One of the things it seems I have to get over is my very human predilection to understand things by cause-and-effect.
I’m not the first one to tackle this, of course. David Hume thought a lot about cause-and-effect, including this famous billiard ball analogy:
Imagine a billiard ball rolling across a pool table at a goodly pace. What happens when it comes in contact with another ball? The first ball stops rolling and the second ball begins rolling. The energy is transferred from ball one to ball two.
You can see the cause, Hume says, and you can see the effect — but you cannot conclusively link the two.
Hume uses this billiards example to make some points about cause-and-effect:
- Causation can only be inductively predicted, not deductively reasoned.
- Inductive predictions are based on previous experience.
- It is possible to imagine scenarios in which the cause produces a different effect.
- It is also possible to imagine that the effect was caused by something else.
- Therefore, talk of cause-and-effect should necessarily be modest in its claims.
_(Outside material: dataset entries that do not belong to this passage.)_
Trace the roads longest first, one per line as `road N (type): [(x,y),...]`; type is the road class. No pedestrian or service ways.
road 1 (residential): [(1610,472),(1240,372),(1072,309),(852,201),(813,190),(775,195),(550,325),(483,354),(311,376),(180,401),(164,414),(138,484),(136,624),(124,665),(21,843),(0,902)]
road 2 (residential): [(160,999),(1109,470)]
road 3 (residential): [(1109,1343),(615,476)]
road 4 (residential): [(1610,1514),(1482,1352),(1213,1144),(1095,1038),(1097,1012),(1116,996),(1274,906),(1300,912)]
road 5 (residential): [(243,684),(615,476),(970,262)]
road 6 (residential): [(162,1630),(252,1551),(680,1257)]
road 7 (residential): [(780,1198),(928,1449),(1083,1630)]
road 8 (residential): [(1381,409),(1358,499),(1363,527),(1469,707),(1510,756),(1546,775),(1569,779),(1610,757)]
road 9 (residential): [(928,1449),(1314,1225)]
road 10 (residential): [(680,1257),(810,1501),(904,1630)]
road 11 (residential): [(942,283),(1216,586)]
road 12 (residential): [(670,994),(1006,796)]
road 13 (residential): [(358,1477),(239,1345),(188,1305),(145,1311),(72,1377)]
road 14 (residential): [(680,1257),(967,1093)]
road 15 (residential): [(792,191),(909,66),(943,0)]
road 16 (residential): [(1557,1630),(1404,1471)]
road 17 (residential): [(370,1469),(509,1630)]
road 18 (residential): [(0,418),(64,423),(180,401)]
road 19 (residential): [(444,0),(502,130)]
And here’s an interesting note about cause-and-effect: Isaac Newton was careful to repeatedly assert that gravity is not the cause of things falling to Earth. Gravity is simply the best explanation of the effect. The cause of things falling to Earth, Newton said, is anyone’s guess.
So it seems that a significant hurdle for me — as someone trying to figure out why we pray — is that our prayers causing God to do things is probably not a very good reason to pray.